Zuvor erlebte er begeisternde Konzerte, u.a. den Auftritt von Glenn Gould 1959 in Salzburg mit den „Goldbergvariationen“. „ Dass er „unterkühlt“ spielte, konnte ich bestätigen – aber gerade das gefiel mir ja so. Zu sagen,.. er hätte zurückhaltend gespielt, wäre jedoch falsch gewesen. So wie er sich über die Tasten beugte und sein Spiel forcierte, wirkte er wie ein Besessener“.

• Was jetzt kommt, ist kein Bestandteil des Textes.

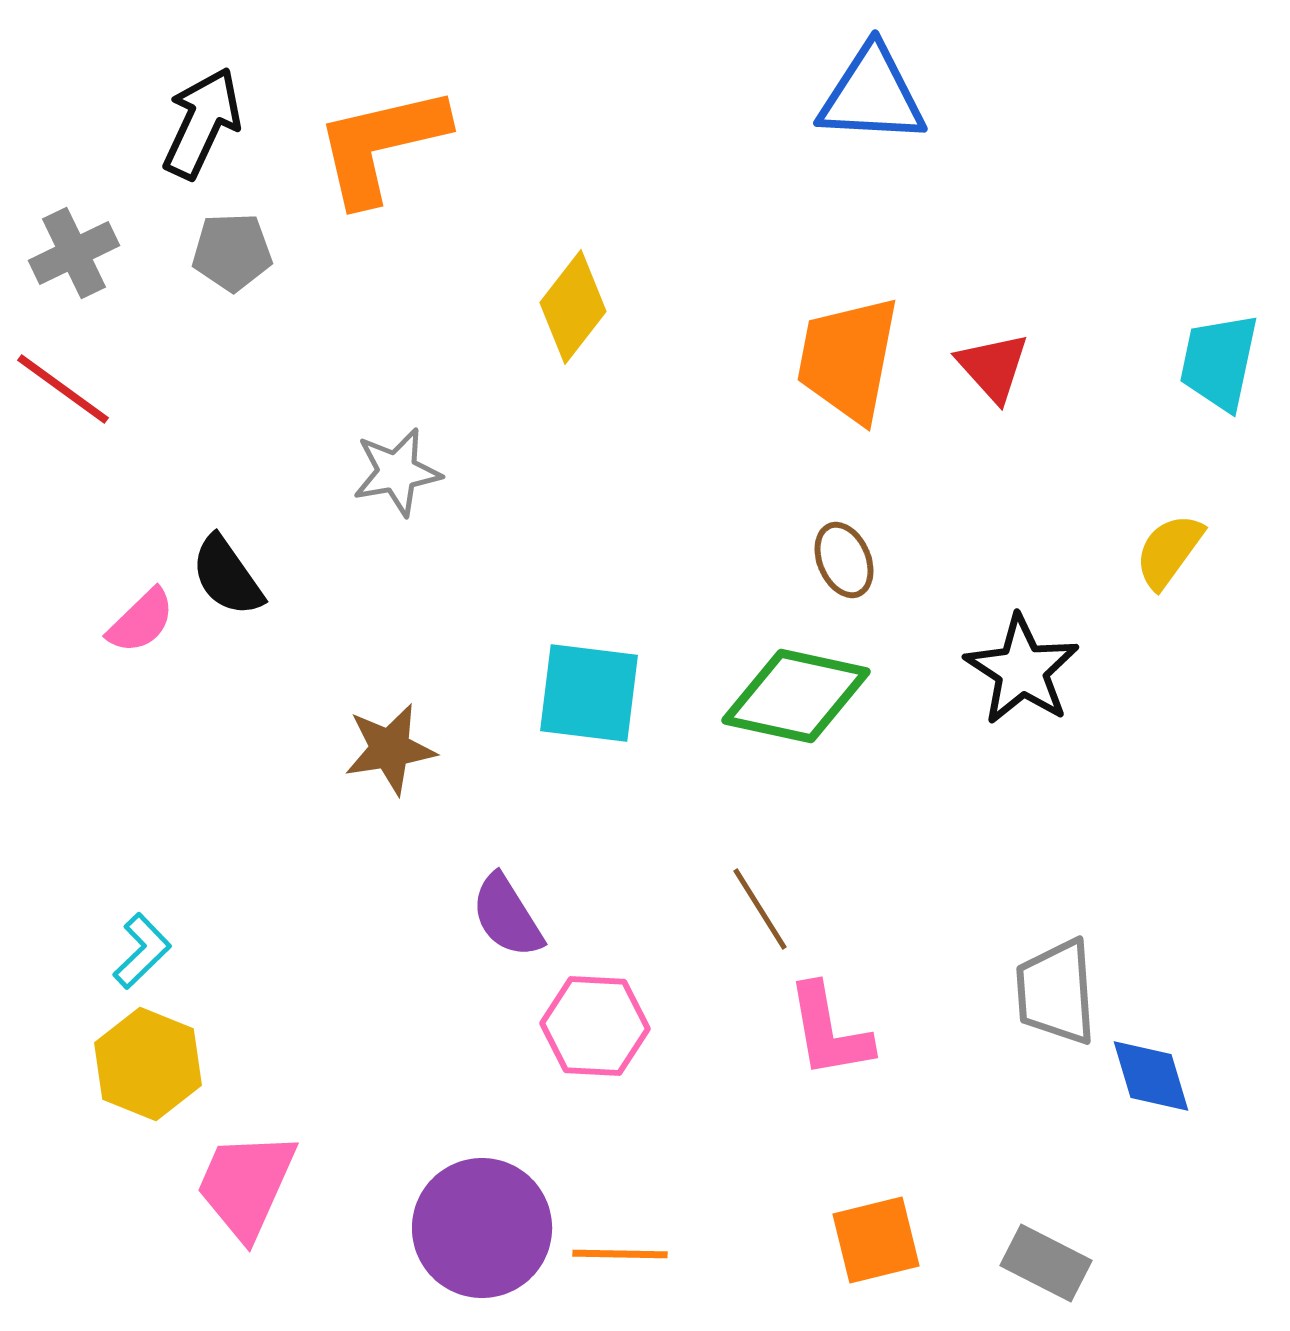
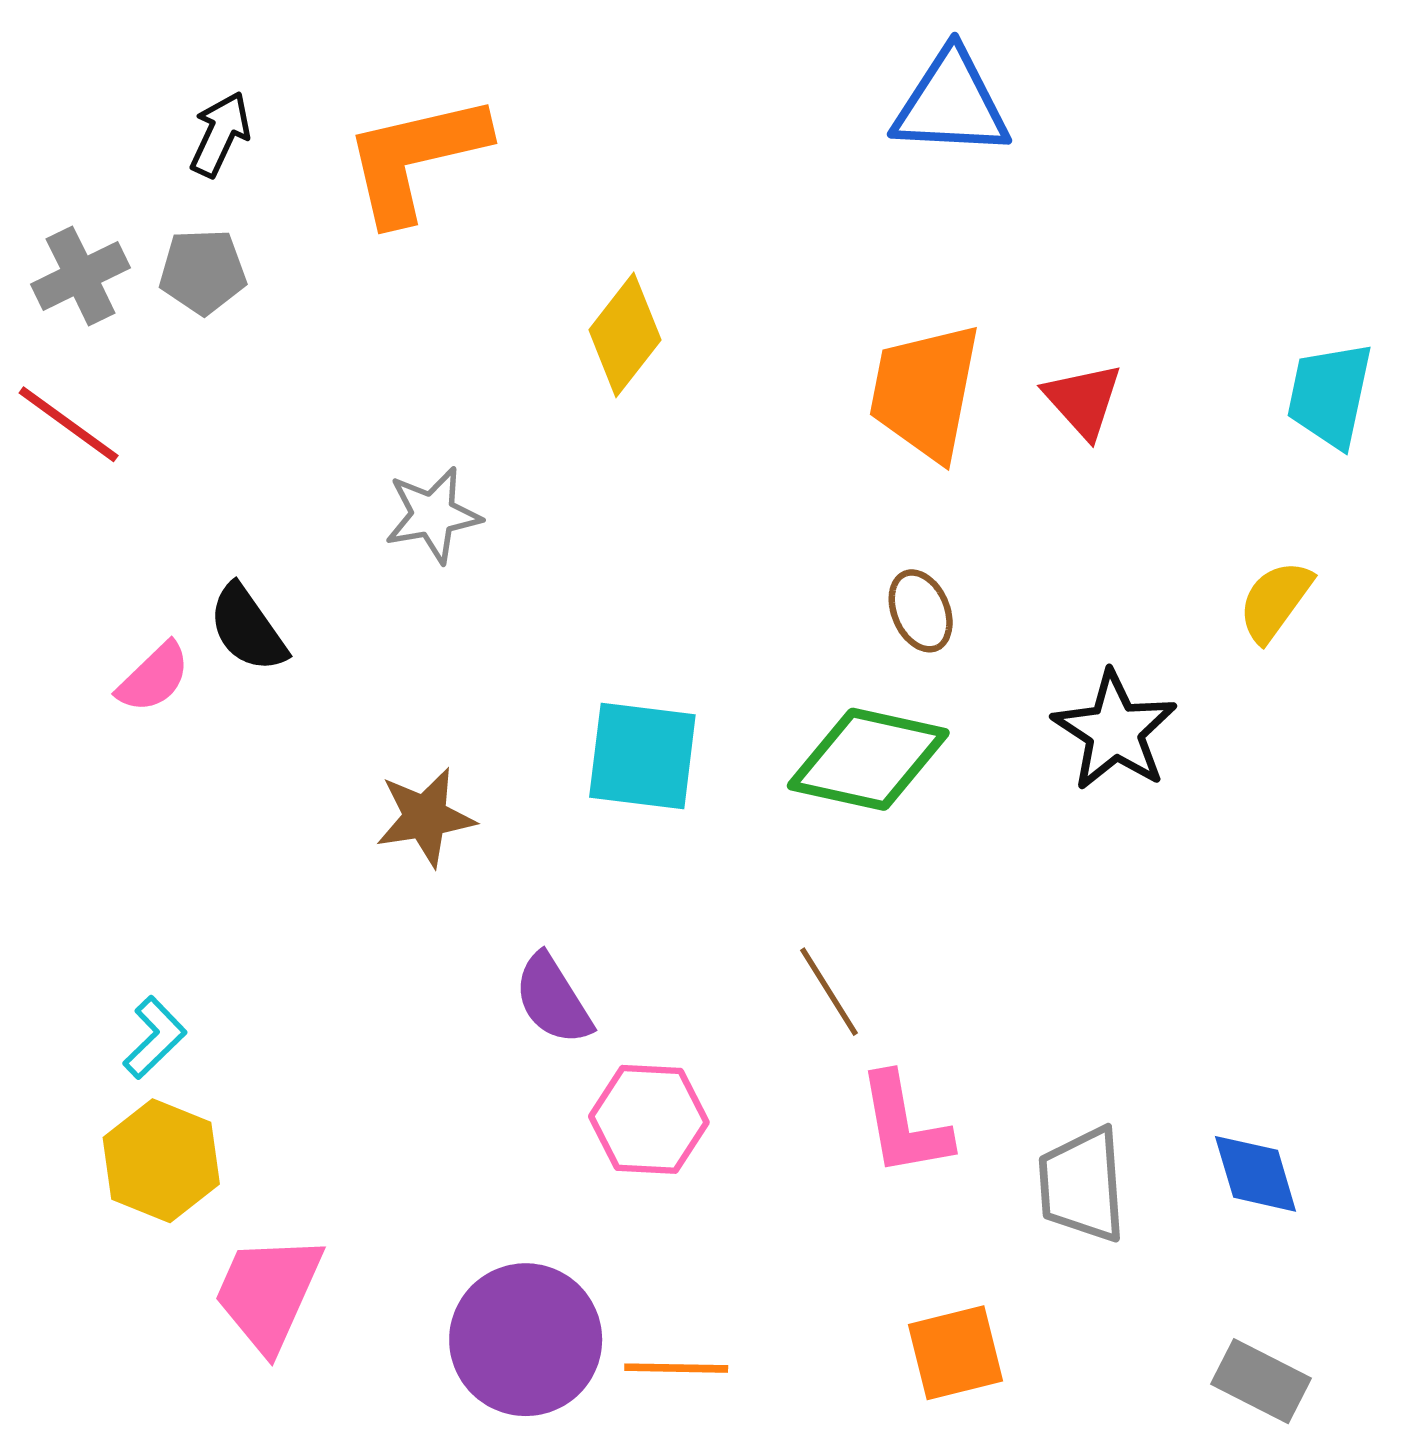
black arrow: (202, 123) -> (220, 134), size x0.7
gray pentagon: (232, 252) -> (203, 272), moved
gray trapezoid: (1056, 992) -> (1082, 1185), moved
gray rectangle: (1046, 1263) -> (1261, 1381), moved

Der Zufall will es, dass er in Salzburg Glenn Gould sogar persönlich begegnet. „Plötzlich steht ein Mann neben mir und schaut zu. Er bückt sich, sammelt ebenfalls ein paar Steine und lässt sie über den Fluss hüpfen...begreife dann aber sehr schnell, wer vor mir steht.“ Nach einem kurzen Gespräch „ mit einem seltsamen Gemisch von deutschen und englischen Wörtern“ läuft Gould los, ruft „Come on“, beide laufen am Ufer der Salzach um die Wette. Später spricht Gould die „Musikalischen Haus- und Lebensregeln“ von Robert Schumann an, nach denen der Junge üben solle. Diese hatte er aber ebenfalls bereits in seinem Unterricht kennengelernt, so dass er sich ziemlich altklug als „Schumannianer“ zu erkennen gibt – im Alter von acht Jahren.
Im weiteren Verlauf der Erzählung erfährt man viele Hintergründe zu verschiedenen Übungsmethoden, zu berühmten Pianisten und zu den dämonischen Seiten manischen Übens. Diese bringen Ortheil bis zu einem Stipendium am Konservatorium in Rom. „Als einer der jüngsten Stipendiaten ..brachte mich manches sehr durcheinander- wie etwa eine Liebesbeziehung zu einer jungen Südtirolerin, mit der ich in den Nächten immer häufiger auch allein unterwegs war.“ Letztlich schien alles auf dem Weg, den sich der kleine Junge Jahre zuvor erträumt hatte. Doch eine heftige Sehnenscheidenentzündung führte zum Aus all dieser Träume.
Ein Buch, das für Hobbypianisten oder allgemein an Klaviermusik Interessierte viele Eindrücke und Erkenntnisse bereit hält. Ein Buch, das aber auch generell zum Nachdenken über Lebenswege junger Menschen anregt.